1. The researchers noted that the Folin method over-estimates the quantity of antioxidant present so these figures look greater than say the ORAC test from the US FDA which has been the biggest database until now. What this means is what I said at the outset - don't follow the numbers slavishly or base your decision on which fruit or herb to buy by this list. It doesn't matter whether there's 20 per cent more or less. It's the overall ranking that matters.

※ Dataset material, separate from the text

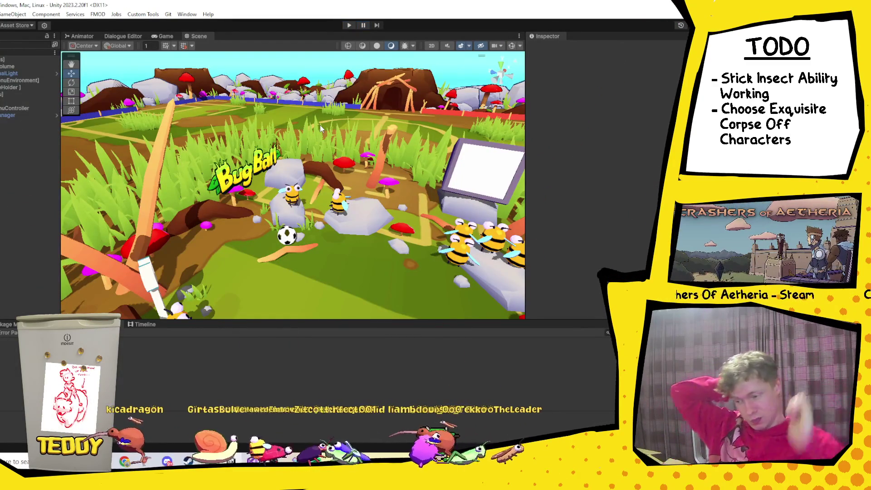
Commit the stick insect changes from the Git window with the message 'stick insec'.
{"action": "left_click", "coordinate": [167, 14]}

2. In addition, not all foods with a high antioxidant content have been analysed at this point in time. The authors note the following lack analyses (most are spices or dried herbs) but we'd assume they similar high levels to the ones on the reported list:

dried oregano, dried summer savoury, dried bay leaves, dried camomile, dried coriander, fenugreek, dried winter savoury, pistachio, hyssop, red swiss chard leaves, dried dill, raisin, black pepper, fresh peppermint, fig, fresh lemon balm, fenugreek seed, tarragon, lentils.

 


Spices in the news

Antioxidant spices reduces triglycerides and insulin response to a high-fat meal

Eating a diet rich in spices, like turmeric and cinnamon, reduces the body's negative responses to eating high-fat meals, according to US researchers. The researchers added two tablespoons of culinary spices to each test meal, which consisted of chicken curry, Italian herb bread, and a cinnamon biscuit. Spices tested were rosemary, oregano, cinnamon, turmeric, black pepper, cloves, garlic powder and paprika, which were selected because of their potent antioxidant activity. The spiced meal raised the antioxidant activity of the blood by 13 per cent and decreased insulin response by about 20 per cent. Published in the Journal of Nutrition.